One explanation lies in the universality of cosmic consciousness - the idea that all conscious beings are a manifestation of the cosmic mind, bundled up in a constrained form in each mortal biological being. Clearly the biota, with their complex brains, are the one place where we know complex intelligent conscious life can become manifest, but our experience of the world comes entirely and directly through our subjective consciousness, so it also appears to have an existential status as fundamental as the universe. Existential reality thus appears to be a complementarity between subjective consciousness and the objective physical world, just as wave and particle aspects are in physics. The brain processes supporting subjective consciousness appear to be highly unstable whole brain states attuned to be arbitrarily sensitive to changing circumstances in the world around us. The brain appears to use edge-of chaos dynamics and may also use quantum entanglement among brain wave excitations in these uncertain states, enabling our subjective conscious experience of free-will  to influence the fate of the universe around us through our actions.  There may even be forms of entanglement over space-time between the conscious experiences of disparate sentient beings similar to the forms of entanglement that we have discovered in quantum phenomena. Hidden quantum entanglement within an eternal universe at large has also been proposed to explain the nature of elapsing time that is key to the changing events around us in real time.

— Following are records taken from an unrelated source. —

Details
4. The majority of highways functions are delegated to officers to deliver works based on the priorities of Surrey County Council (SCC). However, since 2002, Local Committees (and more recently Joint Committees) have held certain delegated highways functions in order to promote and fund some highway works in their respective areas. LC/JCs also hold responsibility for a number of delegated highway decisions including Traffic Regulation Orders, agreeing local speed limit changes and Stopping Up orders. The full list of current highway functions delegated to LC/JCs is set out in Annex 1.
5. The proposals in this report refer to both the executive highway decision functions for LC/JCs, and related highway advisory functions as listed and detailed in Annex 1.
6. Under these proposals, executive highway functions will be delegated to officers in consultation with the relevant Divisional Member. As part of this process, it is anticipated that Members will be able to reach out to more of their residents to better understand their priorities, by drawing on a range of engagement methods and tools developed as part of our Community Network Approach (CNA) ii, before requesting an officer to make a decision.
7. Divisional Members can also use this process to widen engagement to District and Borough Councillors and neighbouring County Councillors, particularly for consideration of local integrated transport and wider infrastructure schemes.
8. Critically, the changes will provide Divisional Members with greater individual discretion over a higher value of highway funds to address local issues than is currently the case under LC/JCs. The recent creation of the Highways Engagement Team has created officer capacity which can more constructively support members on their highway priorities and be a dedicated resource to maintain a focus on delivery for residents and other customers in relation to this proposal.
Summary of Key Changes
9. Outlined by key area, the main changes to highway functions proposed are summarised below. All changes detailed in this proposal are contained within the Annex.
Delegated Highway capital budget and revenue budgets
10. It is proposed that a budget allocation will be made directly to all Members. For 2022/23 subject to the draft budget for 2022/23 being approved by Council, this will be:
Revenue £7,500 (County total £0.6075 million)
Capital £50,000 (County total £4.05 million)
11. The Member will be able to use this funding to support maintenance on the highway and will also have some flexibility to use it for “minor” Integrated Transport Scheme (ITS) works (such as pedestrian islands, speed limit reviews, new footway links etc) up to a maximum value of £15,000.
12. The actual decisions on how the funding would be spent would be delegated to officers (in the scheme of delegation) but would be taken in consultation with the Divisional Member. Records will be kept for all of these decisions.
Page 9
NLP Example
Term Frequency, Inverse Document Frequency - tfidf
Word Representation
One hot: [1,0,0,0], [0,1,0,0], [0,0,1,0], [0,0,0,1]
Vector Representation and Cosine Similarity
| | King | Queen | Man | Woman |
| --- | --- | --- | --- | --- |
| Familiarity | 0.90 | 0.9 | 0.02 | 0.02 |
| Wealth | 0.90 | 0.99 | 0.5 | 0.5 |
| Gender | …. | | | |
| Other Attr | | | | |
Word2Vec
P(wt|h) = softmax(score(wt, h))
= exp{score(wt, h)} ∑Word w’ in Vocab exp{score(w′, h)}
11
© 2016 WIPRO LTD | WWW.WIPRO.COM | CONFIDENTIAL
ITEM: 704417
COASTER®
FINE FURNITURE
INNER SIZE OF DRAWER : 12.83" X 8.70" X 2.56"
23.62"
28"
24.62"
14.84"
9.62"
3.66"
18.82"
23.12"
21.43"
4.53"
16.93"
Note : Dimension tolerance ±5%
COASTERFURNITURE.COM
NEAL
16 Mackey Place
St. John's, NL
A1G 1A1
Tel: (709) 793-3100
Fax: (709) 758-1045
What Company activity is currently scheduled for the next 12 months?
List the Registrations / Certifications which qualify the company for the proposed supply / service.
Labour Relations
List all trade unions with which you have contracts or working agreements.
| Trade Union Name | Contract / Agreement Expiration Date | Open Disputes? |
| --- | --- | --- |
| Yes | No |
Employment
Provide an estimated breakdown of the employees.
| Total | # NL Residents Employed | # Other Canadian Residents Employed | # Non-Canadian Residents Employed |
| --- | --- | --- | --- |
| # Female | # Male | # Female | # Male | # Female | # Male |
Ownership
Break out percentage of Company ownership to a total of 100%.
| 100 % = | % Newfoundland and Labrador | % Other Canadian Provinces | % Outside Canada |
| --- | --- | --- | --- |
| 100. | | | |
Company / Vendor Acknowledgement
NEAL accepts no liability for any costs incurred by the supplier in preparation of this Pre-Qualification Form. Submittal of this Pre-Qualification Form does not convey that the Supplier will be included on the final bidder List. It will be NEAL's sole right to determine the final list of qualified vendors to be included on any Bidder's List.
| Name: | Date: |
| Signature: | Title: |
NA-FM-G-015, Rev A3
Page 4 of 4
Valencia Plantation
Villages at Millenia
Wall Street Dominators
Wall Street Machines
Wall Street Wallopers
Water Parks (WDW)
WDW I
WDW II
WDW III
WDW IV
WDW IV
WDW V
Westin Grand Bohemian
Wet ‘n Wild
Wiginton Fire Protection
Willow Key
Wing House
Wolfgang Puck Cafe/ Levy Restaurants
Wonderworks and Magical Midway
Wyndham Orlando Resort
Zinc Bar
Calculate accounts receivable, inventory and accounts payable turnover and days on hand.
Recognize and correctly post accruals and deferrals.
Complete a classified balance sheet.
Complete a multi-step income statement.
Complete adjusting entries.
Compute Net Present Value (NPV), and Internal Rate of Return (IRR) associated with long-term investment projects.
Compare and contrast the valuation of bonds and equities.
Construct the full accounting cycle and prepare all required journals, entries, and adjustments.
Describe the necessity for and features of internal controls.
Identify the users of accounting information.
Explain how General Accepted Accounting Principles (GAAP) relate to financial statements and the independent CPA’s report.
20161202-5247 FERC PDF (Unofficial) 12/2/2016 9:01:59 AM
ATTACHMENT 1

The other explanation lies the eternal relativistic conception, that life, in addition to being a perennially immortal passage of the generations in elapsing time, once it has come to climax is eternally present in space-time, which is itself eternal, extending from cosmological alpha to omega, so the fact that conscious life has come into being in the universe during some epoch mid-way through its evolution gives life its eternal 'meaning' and 'purpose' in a universe becoming conscious of itself. Religious believers may thus seek the eternal in an 'afterlife' because we sense that, in the completion of the universe, all we have done and will ever do is imprinted and encapsulated in this eternal nature of existence. The never-ending nature of heavenly bliss is basically a vision of this eternal unchanging reality.